An interesting fact, there were two categories of sunbeds by the pool: 150 dinars ($2) and VIP for 250 ($3). We opted for the 150 dinar ones. The Jokic "gang" was sitting by the pool where it was free. When they approached the pool, they just threw their things near the cheap sunbeds (about three meters from us) and jumped into the pool. So, with their children and wives, they collectively saved somewhere between 900 and 1500 dinars. And that was just from one trip to the pool! That’s how people become millionaires.
We do regret not asking for a photo now, but it didn’t feel appropriate in the pool, and the atmosphere there was very calm and pleasant. We didn’t want to disrupt it. The locals didn’t seem to make a big deal out of it either. The kids (who were brought there by two buses) were probably more impressed with Gordon’s hairstyle and tattoos than anything else. I’m not even sure if they knew who he was.
That’s when the idea came up to capture this moment in a vintage style. Artistically. And in my opinion, the artist did an excellent job capturing the stars and conveying the mood.
Jokic and Gordon soon left the pool, and we stayed to relax a bit longer. There were about 3 hours left until the horse races. Later, some guys from Jokic’s local basketball team, KK JOKIC, came to the pool. I googled it and checked. There’s a notable American player on their team, so now I’m sure.

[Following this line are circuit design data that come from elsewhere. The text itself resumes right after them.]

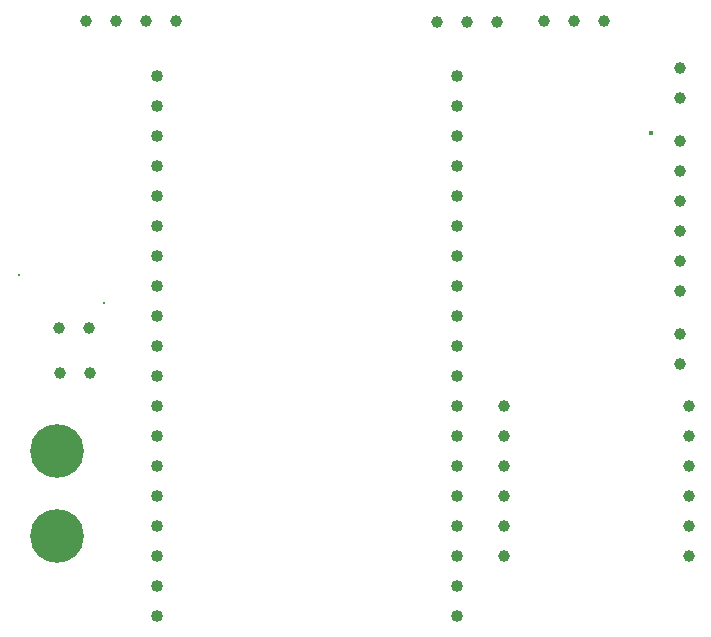
<source format=gbr>
%TF.GenerationSoftware,KiCad,Pcbnew,(6.0.9)*%
%TF.CreationDate,2023-05-11T13:54:50+10:00*%
%TF.ProjectId,Rescue Line,52657363-7565-4204-9c69-6e652e6b6963,rev?*%
%TF.SameCoordinates,Original*%
%TF.FileFunction,Plated,1,2,PTH,Drill*%
%TF.FilePolarity,Positive*%
%FSLAX46Y46*%
G04 Gerber Fmt 4.6, Leading zero omitted, Abs format (unit mm)*
G04 Created by KiCad (PCBNEW (6.0.9)) date 2023-05-11 13:54:50*
%MOMM*%
%LPD*%
G01*
G04 APERTURE LIST*
%TA.AperFunction,ViaDrill*%
%ADD10C,0.300000*%
%TD*%
%TA.AperFunction,ViaDrill*%
%ADD11C,0.400000*%
%TD*%
%TA.AperFunction,ComponentDrill*%
%ADD12C,1.000000*%
%TD*%
%TA.AperFunction,ComponentDrill*%
%ADD13C,1.020000*%
%TD*%
%TA.AperFunction,ComponentDrill*%
%ADD14C,4.550000*%
%TD*%
G04 APERTURE END LIST*
D10*
X107500000Y-91750000D03*
X114750500Y-94100500D03*
D11*
X161000000Y-79750000D03*
D12*
%TO.C,J1*%
X110905000Y-96218500D03*
%TO.C,J9*%
X110985000Y-100000000D03*
%TO.C,J4*%
X113200000Y-70250000D03*
%TO.C,J1*%
X113445000Y-96218500D03*
%TO.C,J9*%
X113525000Y-100000000D03*
%TO.C,J4*%
X115740000Y-70250000D03*
X118280000Y-70250000D03*
X120820000Y-70250000D03*
%TO.C,J3*%
X142945000Y-70275000D03*
X145485000Y-70275000D03*
X148025000Y-70275000D03*
%TO.C,U3*%
X148585000Y-102805000D03*
X148585000Y-105345000D03*
X148585000Y-107885000D03*
X148585000Y-110425000D03*
X148585000Y-112965000D03*
X148585000Y-115505000D03*
%TO.C,J2*%
X152000000Y-70250000D03*
X154540000Y-70250000D03*
X157080000Y-70250000D03*
%TO.C,J8*%
X163500000Y-74230000D03*
X163500000Y-76770000D03*
%TO.C,J6*%
X163500000Y-80380000D03*
X163500000Y-82920000D03*
X163500000Y-85460000D03*
X163500000Y-88000000D03*
X163500000Y-90540000D03*
X163500000Y-93080000D03*
%TO.C,J7*%
X163500000Y-96705000D03*
X163500000Y-99245000D03*
%TO.C,U3*%
X164225000Y-102815000D03*
X164225000Y-105355000D03*
X164225000Y-107895000D03*
X164225000Y-110435000D03*
X164225000Y-112975000D03*
X164225000Y-115515000D03*
D13*
%TO.C,U2*%
X119225000Y-74870000D03*
X119225000Y-77410000D03*
X119225000Y-79950000D03*
X119225000Y-82490000D03*
X119225000Y-85030000D03*
X119225000Y-87570000D03*
X119225000Y-90110000D03*
X119225000Y-92650000D03*
X119225000Y-95190000D03*
X119225000Y-97730000D03*
X119225000Y-100270000D03*
X119225000Y-102810000D03*
X119225000Y-105350000D03*
X119225000Y-107890000D03*
X119225000Y-110430000D03*
X119225000Y-112970000D03*
X119225000Y-115510000D03*
X119225000Y-118050000D03*
X119225000Y-120590000D03*
X144625000Y-74870000D03*
X144625000Y-77410000D03*
X144625000Y-79950000D03*
X144625000Y-82490000D03*
X144625000Y-85030000D03*
X144625000Y-87570000D03*
X144625000Y-90110000D03*
X144625000Y-92650000D03*
X144625000Y-95190000D03*
X144625000Y-97730000D03*
X144625000Y-100270000D03*
X144625000Y-102810000D03*
X144625000Y-105350000D03*
X144625000Y-107890000D03*
X144625000Y-110430000D03*
X144625000Y-112970000D03*
X144625000Y-115510000D03*
X144625000Y-118050000D03*
X144625000Y-120590000D03*
D14*
%TO.C,J5*%
X110750000Y-106650000D03*
X110750000Y-113850000D03*
M02*

</source>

It seems that when we went to the hall, they were having a practice, which is why their stuff was scattered around.
Before the horse races, we also tried to visit what seemed to be Jokic’s favorite places to eat.

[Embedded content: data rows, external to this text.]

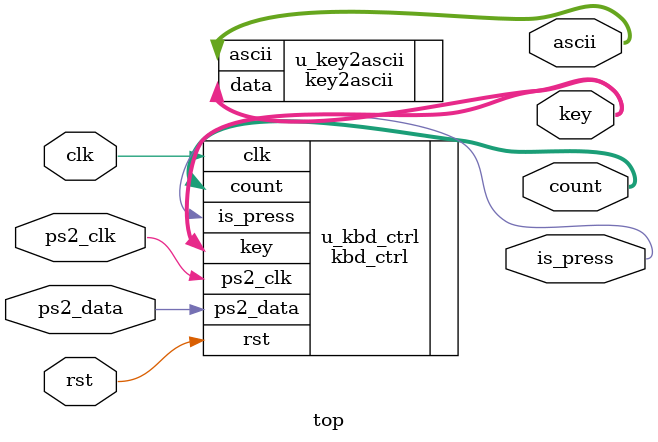
<source format=v>
`timescale 1ns / 1ps
module top(
        input clk,
        input rst,
        input ps2_clk,
        input ps2_data,
        output [7:0] key,
        output [7:0] ascii,
        output [7:0] count,
        output is_press
    );

    kbd_ctrl u_kbd_ctrl(
                 .clk        	( clk         ),
                 .rst       	( rst         ),
                 .ps2_clk    	( ps2_clk     ),
                 .ps2_data   	( ps2_data    ),
                 .is_press 	    ( is_press    ),
                 .count         ( count       ),
                 .key           ( key         )
             );

    key2ascii u_key2ascii(
                  .data   	( key    ),
                  .ascii 	( ascii   )
              );

    wire [3:0] b;
    wire [7:0] h;

    hex7seg key_hi_hex7seg(
                .b 	(   ),
                .h 	( h  )
            );
    hex7seg key_lo_hex7seg(
                .b 	(   ),
                .h 	( h  )
            );

    hex7seg ascii_hi_hex7seg(
                .b 	( b  ),
                .h 	( h  )
            );
    hex7seg ascii_lo_hex7seg(
                .b 	( b  ),
                .h 	( h  )
            );


endmodule

</source>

Old Brick Pub, Sombor - it turned out they didn’t have a kitchen (only drinks).
Restoran “Stari Slon” - it was too fancy and the prices were not typical for Sombor, more like Belgrade. Plus, time was running out, so we just took a look and moved on.
And finally, the horse races themselves. I feel obligated to say that it was kind of underwhelming and boring. (He has repeatedly stated that basketball is just a job for him, and his true love is horses.) You wait for about 20 minutes while they prepare, then they run a couple of laps, usually with an obvious favorite, and then you wait for another 20 minutes. The horses are beautiful, but they (the horses) clearly don’t seem to enjoy the races.
The only plus was that we finally saw two people wearing Jokic jerseys. At that moment, they were the first ones. Nowhere in Sombor, nor in Belgrade, could we spot anyone in "Jokic”,
We didn’t see Jokic himself at the races, but we weren’t really actively looking for him. We did see his father - he came out a couple of times for the awards ceremony. Later, in the news, we found photos of Jokic and Gordon from these races. Most likely, we left too early. After all, we had already achieved our maximum goal at that point. Plus, the scorching sun was not very kind in that arena.
So, that’s pretty much it. This day from our multi-day trip around the Balkans impressed us the most. A day spent in a town we hadn’t even planned to visit.